Stewart Chassis Selection for Pocono: No. 14-515
This car is a carryover chassis from the former Haas CNC team, but it was essentially rebuilt since failing to qualify for the November 2008 NASCAR Sprint Cup Series race at Texas Motor Speedway in Fort Worth. Prior to Texas, Chassis No. 14-515 made two starts, with its debut coming in August at Michigan International Speedway in Brooklyn. There, Tony Raines qualified 30th and finished 31st. The car was then tested Sept. 9 at Kentucky Speedway in Sparta in preparation for its next start at Kansas Speedway in Kansas City. Raines was again at the wheel, qualifying 25th and finishing a respectable 23rd.
The NASCAR Sprint All-Star Race at Charlotte (N.C.)Motor Speedway marked Chassis No. 14-515’s third career start, but first of 2009 and first with Stewart at the controls. The non-points race displayed a marked change for the car, as Stewart wheeled Chassis No. 14-515 into the lead on lap 98, where he held the point for the final two circuits around the 1.5-mile oval to take the car’s first victory as well as the first win of any kind for Stewart-Haas Racing.
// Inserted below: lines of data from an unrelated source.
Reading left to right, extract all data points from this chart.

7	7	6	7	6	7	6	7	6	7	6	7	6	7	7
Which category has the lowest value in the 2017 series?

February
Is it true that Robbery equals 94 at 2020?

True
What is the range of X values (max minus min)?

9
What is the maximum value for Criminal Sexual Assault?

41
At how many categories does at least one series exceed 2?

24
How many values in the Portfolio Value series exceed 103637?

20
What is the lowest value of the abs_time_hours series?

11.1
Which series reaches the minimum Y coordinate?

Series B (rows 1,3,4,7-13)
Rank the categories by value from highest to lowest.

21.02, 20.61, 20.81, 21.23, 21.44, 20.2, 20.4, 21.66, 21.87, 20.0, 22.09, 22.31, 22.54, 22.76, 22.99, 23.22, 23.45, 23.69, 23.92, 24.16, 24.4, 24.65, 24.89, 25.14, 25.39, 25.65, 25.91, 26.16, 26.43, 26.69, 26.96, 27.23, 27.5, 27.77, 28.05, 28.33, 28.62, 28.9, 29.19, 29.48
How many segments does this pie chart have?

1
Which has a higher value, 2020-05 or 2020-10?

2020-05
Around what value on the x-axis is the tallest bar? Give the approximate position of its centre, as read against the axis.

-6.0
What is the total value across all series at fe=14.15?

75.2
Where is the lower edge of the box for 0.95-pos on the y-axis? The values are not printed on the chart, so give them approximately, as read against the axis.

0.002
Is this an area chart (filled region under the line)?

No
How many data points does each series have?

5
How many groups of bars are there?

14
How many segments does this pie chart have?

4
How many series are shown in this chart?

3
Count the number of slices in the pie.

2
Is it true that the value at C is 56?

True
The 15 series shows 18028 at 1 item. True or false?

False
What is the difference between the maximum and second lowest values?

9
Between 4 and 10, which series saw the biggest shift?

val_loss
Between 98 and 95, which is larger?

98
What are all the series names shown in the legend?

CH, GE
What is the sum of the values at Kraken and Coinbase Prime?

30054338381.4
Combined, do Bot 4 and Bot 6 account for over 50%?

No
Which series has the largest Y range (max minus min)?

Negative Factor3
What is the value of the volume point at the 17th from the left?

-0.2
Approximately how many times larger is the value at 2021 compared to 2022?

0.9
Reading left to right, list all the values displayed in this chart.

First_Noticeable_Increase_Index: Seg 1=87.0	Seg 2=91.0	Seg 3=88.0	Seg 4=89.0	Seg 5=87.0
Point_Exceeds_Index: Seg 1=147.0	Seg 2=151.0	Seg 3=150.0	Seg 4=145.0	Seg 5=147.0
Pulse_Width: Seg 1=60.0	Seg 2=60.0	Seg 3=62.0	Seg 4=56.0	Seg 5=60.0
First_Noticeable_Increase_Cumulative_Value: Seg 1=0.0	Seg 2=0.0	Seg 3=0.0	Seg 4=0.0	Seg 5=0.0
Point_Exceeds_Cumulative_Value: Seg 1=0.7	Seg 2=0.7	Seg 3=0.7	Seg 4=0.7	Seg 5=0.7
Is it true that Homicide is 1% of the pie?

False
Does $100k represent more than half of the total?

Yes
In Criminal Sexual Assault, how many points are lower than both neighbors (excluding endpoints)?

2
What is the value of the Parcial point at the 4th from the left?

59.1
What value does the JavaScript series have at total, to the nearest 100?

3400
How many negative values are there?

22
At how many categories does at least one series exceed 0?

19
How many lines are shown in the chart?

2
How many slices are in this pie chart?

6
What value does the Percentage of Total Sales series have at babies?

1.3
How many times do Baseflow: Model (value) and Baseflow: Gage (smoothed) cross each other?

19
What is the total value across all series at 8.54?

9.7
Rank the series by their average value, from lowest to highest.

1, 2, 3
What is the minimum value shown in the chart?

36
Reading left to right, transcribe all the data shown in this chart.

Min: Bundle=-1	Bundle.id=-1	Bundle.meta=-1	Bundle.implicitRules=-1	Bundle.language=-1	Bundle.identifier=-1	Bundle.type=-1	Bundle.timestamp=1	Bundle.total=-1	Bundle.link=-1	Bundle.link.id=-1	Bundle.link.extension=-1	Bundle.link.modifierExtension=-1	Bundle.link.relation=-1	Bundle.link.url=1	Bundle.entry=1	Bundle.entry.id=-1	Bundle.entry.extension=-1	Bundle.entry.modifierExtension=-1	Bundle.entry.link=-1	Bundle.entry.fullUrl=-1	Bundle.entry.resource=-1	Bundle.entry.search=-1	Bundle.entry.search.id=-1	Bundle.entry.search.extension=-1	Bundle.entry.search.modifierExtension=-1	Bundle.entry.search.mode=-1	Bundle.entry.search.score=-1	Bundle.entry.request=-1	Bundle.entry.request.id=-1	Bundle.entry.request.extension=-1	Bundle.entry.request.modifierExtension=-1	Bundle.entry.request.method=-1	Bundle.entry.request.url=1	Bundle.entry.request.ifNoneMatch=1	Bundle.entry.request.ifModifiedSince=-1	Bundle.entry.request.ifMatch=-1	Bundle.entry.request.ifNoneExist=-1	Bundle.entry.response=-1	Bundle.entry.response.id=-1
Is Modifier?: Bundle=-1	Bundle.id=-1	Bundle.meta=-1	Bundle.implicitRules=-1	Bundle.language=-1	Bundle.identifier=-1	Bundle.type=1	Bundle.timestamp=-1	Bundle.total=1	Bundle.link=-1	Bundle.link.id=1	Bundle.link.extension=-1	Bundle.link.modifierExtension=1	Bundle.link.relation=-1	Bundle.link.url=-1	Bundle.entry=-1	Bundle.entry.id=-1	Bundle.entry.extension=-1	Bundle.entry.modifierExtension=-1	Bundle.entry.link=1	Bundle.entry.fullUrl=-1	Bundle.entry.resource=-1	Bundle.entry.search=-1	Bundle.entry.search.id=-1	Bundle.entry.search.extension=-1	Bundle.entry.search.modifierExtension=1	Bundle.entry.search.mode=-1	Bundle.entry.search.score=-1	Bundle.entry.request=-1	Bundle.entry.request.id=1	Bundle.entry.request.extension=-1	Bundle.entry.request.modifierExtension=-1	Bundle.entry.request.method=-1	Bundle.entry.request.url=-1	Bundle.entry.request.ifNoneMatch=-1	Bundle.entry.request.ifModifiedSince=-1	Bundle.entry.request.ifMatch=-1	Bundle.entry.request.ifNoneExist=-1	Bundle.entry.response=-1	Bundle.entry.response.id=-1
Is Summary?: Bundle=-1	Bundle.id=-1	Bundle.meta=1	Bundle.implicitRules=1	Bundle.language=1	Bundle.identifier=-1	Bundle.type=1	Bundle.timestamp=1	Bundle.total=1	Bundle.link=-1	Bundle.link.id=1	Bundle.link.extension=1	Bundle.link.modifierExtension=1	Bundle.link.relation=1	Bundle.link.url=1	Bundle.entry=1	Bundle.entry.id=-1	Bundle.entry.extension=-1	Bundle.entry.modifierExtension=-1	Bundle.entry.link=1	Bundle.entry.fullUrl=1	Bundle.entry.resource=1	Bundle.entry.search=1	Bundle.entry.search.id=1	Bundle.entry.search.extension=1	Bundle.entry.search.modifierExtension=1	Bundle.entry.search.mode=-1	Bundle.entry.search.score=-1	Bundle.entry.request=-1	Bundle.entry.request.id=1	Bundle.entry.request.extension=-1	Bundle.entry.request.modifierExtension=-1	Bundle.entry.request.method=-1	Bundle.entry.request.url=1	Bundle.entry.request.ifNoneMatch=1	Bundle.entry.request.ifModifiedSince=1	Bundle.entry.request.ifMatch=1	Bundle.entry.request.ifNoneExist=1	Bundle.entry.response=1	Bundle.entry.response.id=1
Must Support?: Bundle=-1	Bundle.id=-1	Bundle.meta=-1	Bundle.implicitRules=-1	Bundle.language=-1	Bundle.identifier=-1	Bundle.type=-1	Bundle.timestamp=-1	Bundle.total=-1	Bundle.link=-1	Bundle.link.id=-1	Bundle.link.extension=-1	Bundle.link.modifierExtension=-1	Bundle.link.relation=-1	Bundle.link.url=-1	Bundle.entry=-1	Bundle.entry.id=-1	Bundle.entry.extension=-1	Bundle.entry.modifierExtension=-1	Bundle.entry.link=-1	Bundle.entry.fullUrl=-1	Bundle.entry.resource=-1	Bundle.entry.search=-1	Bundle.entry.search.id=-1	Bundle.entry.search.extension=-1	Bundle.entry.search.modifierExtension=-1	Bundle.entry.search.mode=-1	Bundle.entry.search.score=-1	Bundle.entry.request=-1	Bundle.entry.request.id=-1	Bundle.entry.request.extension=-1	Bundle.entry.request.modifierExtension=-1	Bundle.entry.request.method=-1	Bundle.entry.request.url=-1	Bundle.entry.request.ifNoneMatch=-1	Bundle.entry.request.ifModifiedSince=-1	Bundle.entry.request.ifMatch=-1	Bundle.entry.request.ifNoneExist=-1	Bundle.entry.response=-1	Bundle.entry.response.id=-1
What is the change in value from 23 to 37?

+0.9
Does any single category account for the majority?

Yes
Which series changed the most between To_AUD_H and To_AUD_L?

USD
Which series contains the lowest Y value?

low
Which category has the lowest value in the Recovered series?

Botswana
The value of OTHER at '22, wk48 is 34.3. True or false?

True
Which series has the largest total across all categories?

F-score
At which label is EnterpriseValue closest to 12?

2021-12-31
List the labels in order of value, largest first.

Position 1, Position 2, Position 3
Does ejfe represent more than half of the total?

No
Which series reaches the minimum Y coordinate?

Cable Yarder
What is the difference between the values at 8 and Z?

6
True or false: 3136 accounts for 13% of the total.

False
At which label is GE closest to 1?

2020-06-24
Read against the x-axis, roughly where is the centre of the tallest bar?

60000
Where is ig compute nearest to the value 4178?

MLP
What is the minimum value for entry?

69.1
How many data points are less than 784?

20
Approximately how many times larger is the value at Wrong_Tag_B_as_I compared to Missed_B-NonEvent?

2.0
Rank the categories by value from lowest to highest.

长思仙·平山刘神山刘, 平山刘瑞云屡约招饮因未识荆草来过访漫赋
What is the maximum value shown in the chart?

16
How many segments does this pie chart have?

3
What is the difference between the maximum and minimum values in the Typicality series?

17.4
The car saw track time again June 1-2 when it participated in a Goodyear tire test at Indianapolis Motor Speedway. Last year’s Brickyard 400 was the car’s first point-paying start of 2009, where it qualified seventh and led two laps before finishing a solid third. It sat idle until getting a new body and a trip to the wind tunnel in preparation for its sixth career start this past May at Darlington (S.C.) Raceway. There, it had an up-and-down performance, starting 24th and leading five laps while getting caught up in two on-track incidents that left it
23rd when the race ended.
With a new body honed in the wind tunnel, Chassis No. 14-515 returns to the track this weekend at Pocono (Pa.) Raceway.
TONY STEWART Q & A
There’s school of thought that if you run well at Indianapolis, you’ll run well at Pocono and vice versa. Is that still the case?
“It used to be that if you ran well at Pocono then you had a good shot at running well at Indy. I don’t know if it’s still correlated the last couple years with the new car. The thing about Indy is that it’s glass smooth. It’s got a couple little bumps here and there, but you go to Pocono and it’s rough and bumpy. The setups are quite a bit different now.”
Your win at Pocono last June came in a fuel mileage race. Can you explain what you did to make sure you had enough fuel to go the distance while many of your competitors did not?
“I’ve lost a lot more races like that than I’ve won. It was between Carl (Edwards) and I. We were the strongest two cars at the end of the race and we were able to get the track position we needed. Our guys did a great job of getting us out of the pits in the lead and that gave us the opportunity to make Carl push harder in the beginning to get the lead. Once he went into that fuel conservation mode, we had to follow suit. To be in a situation where your speed is dictated off the guy behind you and not off of what you can do, it’s a different style of racing. It’s hard. It’s just as hard, if not tougher, than trying to run 100 percent.”
Explain a lap around Pocono.
“Turn one is probably the easiest of the three – you drive it in kind of deep and then try to float the car through the corner. You go down the backstretch and into the tunnel turn and it’s basically one lane. It’s flat and very line-sensitive. You’ve got to make sure you’re right on your marks every lap when you go through there. Then you’ve got a short chute into turn three. It’s a big, long corner and it too is very line-sensitive. Add the fact that we’ve got a straightaway that’s three-quarters of a mile long after that, and it’s very important that you get through the last corner well. You need to come off the corner quickly so that you’re not bogged down when you start down that long straightaway. Each corner has its challenges, and each one tends to present a different set of circumstances with each lap you make.”